One implication is that tomorrow’s spatial data scientists – professionals with specialized competence with georeferenced data “wrangling,” analysis, visualization, and story telling – will need skills and abilities that span all three industry sectors of the Department of Labor's Geospatial Technology Competency Model: positioning and data acquisition, analysis and modeling, and software and app development. A corollary to that point is the need for future revisions of the GTCM to incorporate data science skills and technologies, including machine learning techniques and greater emphases on statistics and programming.

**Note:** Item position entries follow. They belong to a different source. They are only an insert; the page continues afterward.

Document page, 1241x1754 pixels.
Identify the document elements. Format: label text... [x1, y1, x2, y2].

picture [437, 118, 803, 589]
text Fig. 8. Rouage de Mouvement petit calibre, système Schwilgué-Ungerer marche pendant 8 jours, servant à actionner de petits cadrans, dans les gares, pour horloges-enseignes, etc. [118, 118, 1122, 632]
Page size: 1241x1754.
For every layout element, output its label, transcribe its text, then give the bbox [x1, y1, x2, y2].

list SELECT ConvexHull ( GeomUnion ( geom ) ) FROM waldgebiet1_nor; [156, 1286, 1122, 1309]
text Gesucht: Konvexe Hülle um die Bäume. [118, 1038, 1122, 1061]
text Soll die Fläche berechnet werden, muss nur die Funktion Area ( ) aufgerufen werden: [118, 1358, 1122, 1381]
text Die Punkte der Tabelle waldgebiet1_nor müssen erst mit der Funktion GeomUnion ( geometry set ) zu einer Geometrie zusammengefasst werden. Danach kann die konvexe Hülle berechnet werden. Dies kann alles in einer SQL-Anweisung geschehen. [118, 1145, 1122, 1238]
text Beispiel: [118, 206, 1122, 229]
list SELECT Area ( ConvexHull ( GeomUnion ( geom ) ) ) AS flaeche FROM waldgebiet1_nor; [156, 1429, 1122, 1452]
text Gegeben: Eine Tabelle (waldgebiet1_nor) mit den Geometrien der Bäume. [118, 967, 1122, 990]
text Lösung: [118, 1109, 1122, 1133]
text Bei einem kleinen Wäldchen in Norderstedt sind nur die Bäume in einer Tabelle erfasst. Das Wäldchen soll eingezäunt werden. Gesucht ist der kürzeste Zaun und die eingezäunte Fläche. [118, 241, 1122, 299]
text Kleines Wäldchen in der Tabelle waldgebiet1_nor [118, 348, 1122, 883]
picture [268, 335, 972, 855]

While GIScience may be "morphing into spatial data science," the fact remains that few data scientists recognize that spatial data are special, as Goodchild first argued in 1992. However, that "space skepticism" may yet be overcome by "successful use cases ... demonstrating indisputable business advantages" and "unequivocal evidence that the incorporation of an explicit spatial perspective leads to better solutions..." (Anselin 2017).
Berman, Francine, Rob Rutenbar, Brent Hailpern, Henrik Christensen, Susan Davidson, Deborah Estrin, Michael Franklin, Margaret Martonosi, Padma Raghavan, Victoria Stodden, and Alexander S. Szalay (2018) Realizing the Potential of Data Science. Communications of the ACM, 61:4, 67-72.
Donoho, David (2017). 50 Years of Data Science. Journal of Computational and Graphical Statistics, 26(4), 745-766.
Kelleher, John D., and Brendan Tierney (2018). Data Science. MIT Press Essential Knowledge series.